CIS490/shipper/__main__.py

"""``cis490-shipper`` CLI entrypoint.

Modes:

  --ping       hit /v1/ping; exit 0 if 200/ok, non-zero otherwise.
               No tarball flow; index.jsonl on the receiver is untouched.
  --once       one scan pass over data/episodes/, ship anything done, exit.
  (default)    long-running daemon; rescans every scan_interval_s.
"""

from __future__ import annotations

import argparse
import json
import logging
import os
import signal
import socket
import sys
from pathlib import Path

from .config import ShipperConfig
from .queue import ShipperQueue
from .transport import ShipperTransport


def _sd_notify(msg: str) -> None:
    """Send ``msg`` to systemd's notify socket. No-op when running
    outside systemd (NOTIFY_SOCKET unset) so the same binary works
    fine under `--once`, manual invocation, or tests.

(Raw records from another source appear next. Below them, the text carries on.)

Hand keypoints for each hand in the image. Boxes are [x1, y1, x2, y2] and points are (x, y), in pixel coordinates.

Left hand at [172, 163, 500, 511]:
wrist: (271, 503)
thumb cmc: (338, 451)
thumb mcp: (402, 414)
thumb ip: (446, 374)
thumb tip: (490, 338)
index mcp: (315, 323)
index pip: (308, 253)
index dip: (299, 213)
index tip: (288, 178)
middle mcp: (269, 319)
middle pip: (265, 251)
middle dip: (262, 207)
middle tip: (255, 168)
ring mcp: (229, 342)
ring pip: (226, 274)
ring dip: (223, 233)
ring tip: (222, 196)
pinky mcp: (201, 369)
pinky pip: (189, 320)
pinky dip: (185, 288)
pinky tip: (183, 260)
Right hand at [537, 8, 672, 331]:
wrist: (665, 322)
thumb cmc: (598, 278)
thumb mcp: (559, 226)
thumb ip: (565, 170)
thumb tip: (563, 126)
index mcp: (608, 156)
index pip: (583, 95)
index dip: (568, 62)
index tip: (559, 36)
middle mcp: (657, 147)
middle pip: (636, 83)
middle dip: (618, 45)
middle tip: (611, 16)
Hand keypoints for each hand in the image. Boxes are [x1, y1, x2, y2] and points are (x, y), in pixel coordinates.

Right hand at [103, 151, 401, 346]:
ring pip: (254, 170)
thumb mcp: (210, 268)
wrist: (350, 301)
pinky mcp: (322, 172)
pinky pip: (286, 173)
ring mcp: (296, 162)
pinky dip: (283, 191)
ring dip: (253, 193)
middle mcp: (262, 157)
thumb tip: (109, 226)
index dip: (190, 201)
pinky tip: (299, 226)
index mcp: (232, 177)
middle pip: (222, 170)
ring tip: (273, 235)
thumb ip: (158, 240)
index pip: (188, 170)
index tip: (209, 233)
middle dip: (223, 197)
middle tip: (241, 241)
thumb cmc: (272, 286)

    See sd_notify(3). The protocol is one-line key=value messages
    over an AF_UNIX SOCK_DGRAM socket. We don't need the libsystemd
    dep — talking to the socket directly is stdlib."""
    sock_path = os.environ.get("NOTIFY_SOCKET")
    if not sock_path:
        return
    if sock_path.startswith("@"):
        # Abstract socket: prepend NUL and strip the leading '@'.
        sock_path = "\0" + sock_path[1:]
    try:
        with socket.socket(socket.AF_UNIX, socket.SOCK_DGRAM) as s:
            s.sendto(msg.encode("ascii"), sock_path)
    except OSError:
        # Failing to notify isn't fatal — at worst systemd's
        # WatchdogSec fires and we get restarted, which is the
        # behaviour the watchdog exists to provide.
        pass


def _setup_logging(level: str) -> None:
    logging.basicConfig(
        level=getattr(logging, level.upper(), logging.INFO),
        format="%(asctime)s %(levelname)s %(name)s %(message)s",
    )


def main(argv: list[str] | None = None) -> int:
    parser = argparse.ArgumentParser(prog="cis490-shipper")
    parser.add_argument(
        "--config",
        default="/etc/cis490/lab-host.toml",
        help="Path to lab-host config (TOML)",
    )
    parser.add_argument(
        "--ping",
        action="store_true",
        help="Hit /v1/ping on the receiver and exit",
    )
    parser.add_argument(
        "--once",
        action="store_true",
        help="One scan pass, then exit (default is long-running daemon)",
    )
    parser.add_argument("--log-level", default="INFO")
    args = parser.parse_args(argv)

    _setup_logging(args.log_level)
    log = logging.getLogger("cis490.shipper")

    try:
        cfg = ShipperConfig.load(args.config)
    except (FileNotFoundError, ValueError) as e:
        log.error("config error: %s", e)
        return 2

    transport = ShipperTransport(cfg)

    if args.ping:
        result = transport.ping()
        # Print structured one-liner for CI / test pipelines.
        print(json.dumps({
            "ok": result.ok,
            "status_code": result.status_code,
            "host_id": cfg.host_id,
            "receiver": cfg.receiver.url,
            "body": result.body,
            "error": result.error,
        }))
        return 0 if result.ok else 1

    queue = ShipperQueue(cfg, transport)
    if args.once:
        result = queue.run_once()
        log.info(
            "scan complete: scanned=%d shipped=%d transient=%d conflicts=%d fatal=%d",
            result.scanned, result.shipped, result.transient_failures,
            result.conflicts, result.fatal,
        )
        # Exit code reflects fatal-only; transient failures aren't an error
        # because the next pass / pod restart will retry.
        return 1 if result.fatal else 0

    # Daemon mode
    stopping = False
    def _stop(signum, frame):  # noqa: ARG001
        nonlocal stopping
        log.info("received signal %s; finishing pass and exiting", signum)
        stopping = True
    signal.signal(signal.SIGTERM, _stop)
    signal.signal(signal.SIGINT, _stop)

    log.info(
        "shipper starting: host_id=%s data_root=%s receiver=%s",
        cfg.host_id, cfg.data_root, cfg.receiver.url,
    )
    # Tell systemd we're ready to take work — gates Type=notify in
    # the unit file. The systemd unit's WatchdogSec= will then expect
    # WATCHDOG=1 messages at least every <WatchdogSec> seconds; a
    # missed one means stalled-mid-loop and triggers a kill+restart.
    _sd_notify("READY=1")
    queue.run_forever(
        stop_check=lambda: stopping,
        heartbeat=lambda: _sd_notify("WATCHDOG=1"),
    )
    _sd_notify("STOPPING=1")
    return 0


if __name__ == "__main__":
    sys.exit(main())